◆ **WHAT IS REQUIRED**
Everything in the listing should be restated word for word.

DATA FOR ANALYSIS section start

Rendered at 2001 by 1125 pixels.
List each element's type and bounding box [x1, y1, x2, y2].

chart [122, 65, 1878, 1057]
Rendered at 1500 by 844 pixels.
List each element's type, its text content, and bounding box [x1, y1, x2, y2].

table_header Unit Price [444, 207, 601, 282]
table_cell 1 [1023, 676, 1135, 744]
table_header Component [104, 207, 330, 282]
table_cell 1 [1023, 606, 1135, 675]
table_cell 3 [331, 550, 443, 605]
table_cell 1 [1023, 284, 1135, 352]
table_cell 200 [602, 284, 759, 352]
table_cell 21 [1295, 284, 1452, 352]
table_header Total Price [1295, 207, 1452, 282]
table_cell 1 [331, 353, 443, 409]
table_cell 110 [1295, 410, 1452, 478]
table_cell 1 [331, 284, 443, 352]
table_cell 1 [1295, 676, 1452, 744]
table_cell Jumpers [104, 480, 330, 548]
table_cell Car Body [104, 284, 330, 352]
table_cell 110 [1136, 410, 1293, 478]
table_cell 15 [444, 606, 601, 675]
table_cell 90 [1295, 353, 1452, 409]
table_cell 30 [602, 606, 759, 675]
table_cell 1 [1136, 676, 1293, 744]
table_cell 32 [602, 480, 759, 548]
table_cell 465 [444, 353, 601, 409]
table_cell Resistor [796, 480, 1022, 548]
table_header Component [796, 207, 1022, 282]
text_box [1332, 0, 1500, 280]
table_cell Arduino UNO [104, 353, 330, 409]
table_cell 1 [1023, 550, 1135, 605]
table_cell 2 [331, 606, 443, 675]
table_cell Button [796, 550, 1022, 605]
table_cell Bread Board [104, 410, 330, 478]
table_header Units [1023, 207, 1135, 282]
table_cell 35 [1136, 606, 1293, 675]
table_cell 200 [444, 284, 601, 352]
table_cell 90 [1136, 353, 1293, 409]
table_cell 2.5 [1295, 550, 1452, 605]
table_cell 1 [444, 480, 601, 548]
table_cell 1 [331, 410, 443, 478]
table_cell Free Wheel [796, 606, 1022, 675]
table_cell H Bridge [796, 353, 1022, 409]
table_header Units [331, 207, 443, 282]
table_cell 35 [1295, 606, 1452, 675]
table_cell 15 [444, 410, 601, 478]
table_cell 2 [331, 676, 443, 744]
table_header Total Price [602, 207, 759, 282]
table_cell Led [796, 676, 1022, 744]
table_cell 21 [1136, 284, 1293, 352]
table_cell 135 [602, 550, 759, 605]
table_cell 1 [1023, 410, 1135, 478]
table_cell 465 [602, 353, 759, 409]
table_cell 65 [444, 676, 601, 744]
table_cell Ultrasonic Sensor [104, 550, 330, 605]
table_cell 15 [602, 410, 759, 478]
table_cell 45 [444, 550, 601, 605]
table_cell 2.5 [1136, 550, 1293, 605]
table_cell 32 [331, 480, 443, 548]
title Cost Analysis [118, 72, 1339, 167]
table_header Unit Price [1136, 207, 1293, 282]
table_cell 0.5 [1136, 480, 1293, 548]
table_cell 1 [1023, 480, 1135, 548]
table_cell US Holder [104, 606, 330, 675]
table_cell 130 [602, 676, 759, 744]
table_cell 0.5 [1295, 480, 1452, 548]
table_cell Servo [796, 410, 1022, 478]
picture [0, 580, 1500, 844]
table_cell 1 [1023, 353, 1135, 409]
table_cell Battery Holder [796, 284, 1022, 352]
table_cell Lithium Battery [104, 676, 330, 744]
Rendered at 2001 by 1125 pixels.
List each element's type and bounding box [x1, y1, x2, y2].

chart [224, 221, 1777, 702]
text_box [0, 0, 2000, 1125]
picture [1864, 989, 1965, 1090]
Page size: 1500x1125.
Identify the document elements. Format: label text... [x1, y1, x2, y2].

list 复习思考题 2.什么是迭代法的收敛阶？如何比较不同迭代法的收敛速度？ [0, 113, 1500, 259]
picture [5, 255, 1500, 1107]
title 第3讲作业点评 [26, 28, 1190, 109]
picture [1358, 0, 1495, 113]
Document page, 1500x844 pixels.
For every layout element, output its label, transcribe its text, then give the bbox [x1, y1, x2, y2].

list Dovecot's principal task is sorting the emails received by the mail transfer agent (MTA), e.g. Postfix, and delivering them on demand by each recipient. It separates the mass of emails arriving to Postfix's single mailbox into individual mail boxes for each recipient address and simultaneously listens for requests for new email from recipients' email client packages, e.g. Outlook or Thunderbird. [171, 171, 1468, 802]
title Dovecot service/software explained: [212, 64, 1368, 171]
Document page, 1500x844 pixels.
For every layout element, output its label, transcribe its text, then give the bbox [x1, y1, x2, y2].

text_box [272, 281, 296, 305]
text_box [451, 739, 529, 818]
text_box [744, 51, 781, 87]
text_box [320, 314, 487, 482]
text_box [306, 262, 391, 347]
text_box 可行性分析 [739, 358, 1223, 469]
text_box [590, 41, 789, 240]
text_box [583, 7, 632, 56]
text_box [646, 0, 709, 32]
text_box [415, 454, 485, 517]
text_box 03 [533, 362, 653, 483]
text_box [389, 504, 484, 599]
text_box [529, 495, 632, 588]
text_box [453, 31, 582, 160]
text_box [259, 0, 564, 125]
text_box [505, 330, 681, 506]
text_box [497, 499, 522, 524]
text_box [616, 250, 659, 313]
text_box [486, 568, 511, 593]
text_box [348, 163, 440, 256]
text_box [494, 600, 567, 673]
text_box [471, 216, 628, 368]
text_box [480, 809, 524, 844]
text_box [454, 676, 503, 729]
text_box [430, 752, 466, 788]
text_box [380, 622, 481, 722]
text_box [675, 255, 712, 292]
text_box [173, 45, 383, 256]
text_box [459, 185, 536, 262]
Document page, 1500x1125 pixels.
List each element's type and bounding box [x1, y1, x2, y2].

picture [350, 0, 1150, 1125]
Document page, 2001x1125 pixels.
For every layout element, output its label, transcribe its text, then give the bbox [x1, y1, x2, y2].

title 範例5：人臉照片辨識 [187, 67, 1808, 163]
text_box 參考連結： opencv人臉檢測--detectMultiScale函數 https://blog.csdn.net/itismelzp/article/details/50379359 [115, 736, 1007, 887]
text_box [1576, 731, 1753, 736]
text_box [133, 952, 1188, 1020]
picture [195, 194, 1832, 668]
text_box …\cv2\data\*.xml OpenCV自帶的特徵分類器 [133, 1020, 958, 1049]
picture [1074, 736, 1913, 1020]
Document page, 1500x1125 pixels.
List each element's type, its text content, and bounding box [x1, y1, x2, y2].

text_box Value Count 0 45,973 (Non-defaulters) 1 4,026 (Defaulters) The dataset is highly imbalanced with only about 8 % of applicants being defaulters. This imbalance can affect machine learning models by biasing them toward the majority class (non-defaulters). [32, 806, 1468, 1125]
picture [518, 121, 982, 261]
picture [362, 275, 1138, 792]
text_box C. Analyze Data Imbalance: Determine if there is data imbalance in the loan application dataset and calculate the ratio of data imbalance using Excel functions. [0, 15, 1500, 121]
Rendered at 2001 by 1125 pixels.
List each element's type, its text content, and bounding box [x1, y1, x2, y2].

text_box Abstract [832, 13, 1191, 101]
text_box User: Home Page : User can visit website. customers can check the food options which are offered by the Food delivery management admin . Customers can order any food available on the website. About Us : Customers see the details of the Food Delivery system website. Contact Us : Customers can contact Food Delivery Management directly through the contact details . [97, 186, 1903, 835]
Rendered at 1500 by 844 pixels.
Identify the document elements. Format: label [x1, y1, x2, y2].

DATA FOR ANALYSIS section end

◆ **OUTPUT OF THE EXERCISE**
Rendered at 2001 by 1125 pixels.
List each element's type and bounding box [x1, y1, x2, y2].

chart [122, 65, 1878, 1057]
Rendered at 1500 by 844 pixels.
List each element's type, its text content, and bounding box [x1, y1, x2, y2].

table_header Unit Price [444, 207, 601, 282]
table_cell 1 [1023, 676, 1135, 744]
table_header Component [104, 207, 330, 282]
table_cell 1 [1023, 606, 1135, 675]
table_cell 3 [331, 550, 443, 605]
table_cell 1 [1023, 284, 1135, 352]
table_cell 200 [602, 284, 759, 352]
table_cell 21 [1295, 284, 1452, 352]
table_header Total Price [1295, 207, 1452, 282]
table_cell 1 [331, 353, 443, 409]
table_cell 110 [1295, 410, 1452, 478]
table_cell 1 [331, 284, 443, 352]
table_cell 1 [1295, 676, 1452, 744]
table_cell Jumpers [104, 480, 330, 548]
table_cell Car Body [104, 284, 330, 352]
table_cell 110 [1136, 410, 1293, 478]
table_cell 15 [444, 606, 601, 675]
table_cell 90 [1295, 353, 1452, 409]
table_cell 30 [602, 606, 759, 675]
table_cell 1 [1136, 676, 1293, 744]
table_cell 32 [602, 480, 759, 548]
table_cell 465 [444, 353, 601, 409]
table_cell Resistor [796, 480, 1022, 548]
table_header Component [796, 207, 1022, 282]
text_box [1332, 0, 1500, 280]
table_cell Arduino UNO [104, 353, 330, 409]
table_cell 1 [1023, 550, 1135, 605]
table_cell 2 [331, 606, 443, 675]
table_cell Button [796, 550, 1022, 605]
table_cell Bread Board [104, 410, 330, 478]
table_header Units [1023, 207, 1135, 282]
table_cell 35 [1136, 606, 1293, 675]
table_cell 200 [444, 284, 601, 352]
table_cell 90 [1136, 353, 1293, 409]
table_cell 2.5 [1295, 550, 1452, 605]
table_cell 1 [444, 480, 601, 548]
table_cell 1 [331, 410, 443, 478]
table_cell Free Wheel [796, 606, 1022, 675]
table_cell H Bridge [796, 353, 1022, 409]
table_header Units [331, 207, 443, 282]
table_cell 35 [1295, 606, 1452, 675]
table_cell 15 [444, 410, 601, 478]
table_cell 2 [331, 676, 443, 744]
table_header Total Price [602, 207, 759, 282]
table_cell Led [796, 676, 1022, 744]
table_cell 21 [1136, 284, 1293, 352]
table_cell 135 [602, 550, 759, 605]
table_cell 1 [1023, 410, 1135, 478]
table_cell 465 [602, 353, 759, 409]
table_cell 65 [444, 676, 601, 744]
table_cell Ultrasonic Sensor [104, 550, 330, 605]
table_cell 15 [602, 410, 759, 478]
table_cell 45 [444, 550, 601, 605]
table_cell 2.5 [1136, 550, 1293, 605]
table_cell 32 [331, 480, 443, 548]
title Cost Analysis [118, 72, 1339, 167]
table_header Unit Price [1136, 207, 1293, 282]
table_cell 0.5 [1136, 480, 1293, 548]
table_cell 1 [1023, 480, 1135, 548]
table_cell US Holder [104, 606, 330, 675]
table_cell 130 [602, 676, 759, 744]
table_cell 0.5 [1295, 480, 1452, 548]
table_cell Servo [796, 410, 1022, 478]
picture [0, 580, 1500, 844]
table_cell 1 [1023, 353, 1135, 409]
table_cell Battery Holder [796, 284, 1022, 352]
table_cell Lithium Battery [104, 676, 330, 744]
Rendered at 2001 by 1125 pixels.
List each element's type and bounding box [x1, y1, x2, y2].

chart [224, 221, 1777, 702]
text_box [0, 0, 2000, 1125]
picture [1864, 989, 1965, 1090]
Page size: 1500x1125.
Identify the document elements. Format: label text... [x1, y1, x2, y2].

list 复习思考题 2.什么是迭代法的收敛阶？如何比较不同迭代法的收敛速度？ [0, 113, 1500, 259]
picture [5, 255, 1500, 1107]
title 第3讲作业点评 [26, 28, 1190, 109]
picture [1358, 0, 1495, 113]
Document page, 1500x844 pixels.
For every layout element, output its label, transcribe its text, then give the bbox [x1, y1, x2, y2].

list Dovecot's principal task is sorting the emails received by the mail transfer agent (MTA), e.g. Postfix, and delivering them on demand by each recipient. It separates the mass of emails arriving to Postfix's single mailbox into individual mail boxes for each recipient address and simultaneously listens for requests for new email from recipients' email client packages, e.g. Outlook or Thunderbird. [171, 171, 1468, 802]
title Dovecot service/software explained: [212, 64, 1368, 171]
Document page, 1500x844 pixels.
For every layout element, output its label, transcribe its text, then give the bbox [x1, y1, x2, y2].

text_box [272, 281, 296, 305]
text_box [451, 739, 529, 818]
text_box [744, 51, 781, 87]
text_box [320, 314, 487, 482]
text_box [306, 262, 391, 347]
text_box 可行性分析 [739, 358, 1223, 469]
text_box [590, 41, 789, 240]
text_box [583, 7, 632, 56]
text_box [646, 0, 709, 32]
text_box [415, 454, 485, 517]
text_box 03 [533, 362, 653, 483]
text_box [389, 504, 484, 599]
text_box [529, 495, 632, 588]
text_box [453, 31, 582, 160]
text_box [259, 0, 564, 125]
text_box [505, 330, 681, 506]
text_box [497, 499, 522, 524]
text_box [616, 250, 659, 313]
text_box [486, 568, 511, 593]
text_box [348, 163, 440, 256]
text_box [494, 600, 567, 673]
text_box [471, 216, 628, 368]
text_box [480, 809, 524, 844]
text_box [454, 676, 503, 729]
text_box [430, 752, 466, 788]
text_box [380, 622, 481, 722]
text_box [675, 255, 712, 292]
text_box [173, 45, 383, 256]
text_box [459, 185, 536, 262]
Document page, 1500x1125 pixels.
List each element's type and bounding box [x1, y1, x2, y2].

picture [350, 0, 1150, 1125]
Document page, 2001x1125 pixels.
For every layout element, output its label, transcribe its text, then give the bbox [x1, y1, x2, y2].

title 範例5：人臉照片辨識 [187, 67, 1808, 163]
text_box 參考連結： opencv人臉檢測--detectMultiScale函數 https://blog.csdn.net/itismelzp/article/details/50379359 [115, 736, 1007, 887]
text_box [1576, 731, 1753, 736]
text_box [133, 952, 1188, 1020]
picture [195, 194, 1832, 668]
text_box …\cv2\data\*.xml OpenCV自帶的特徵分類器 [133, 1020, 958, 1049]
picture [1074, 736, 1913, 1020]
Document page, 1500x1125 pixels.
List each element's type, its text content, and bounding box [x1, y1, x2, y2].

text_box Value Count 0 45,973 (Non-defaulters) 1 4,026 (Defaulters) The dataset is highly imbalanced with only about 8 % of applicants being defaulters. This imbalance can affect machine learning models by biasing them toward the majority class (non-defaulters). [32, 806, 1468, 1125]
picture [518, 121, 982, 261]
picture [362, 275, 1138, 792]
text_box C. Analyze Data Imbalance: Determine if there is data imbalance in the loan application dataset and calculate the ratio of data imbalance using Excel functions. [0, 15, 1500, 121]
Rendered at 2001 by 1125 pixels.
List each element's type, its text content, and bounding box [x1, y1, x2, y2].

text_box Abstract [832, 13, 1191, 101]
text_box User: Home Page : User can visit website. customers can check the food options which are offered by the Food delivery management admin . Customers can order any food available on the website. About Us : Customers see the details of the Food Delivery system website. Contact Us : Customers can contact Food Delivery Management directly through the contact details . [97, 186, 1903, 835]
Rendered at 1500 by 844 pixels.
Identify the document elements. Format: label [x1, y1, x2, y2].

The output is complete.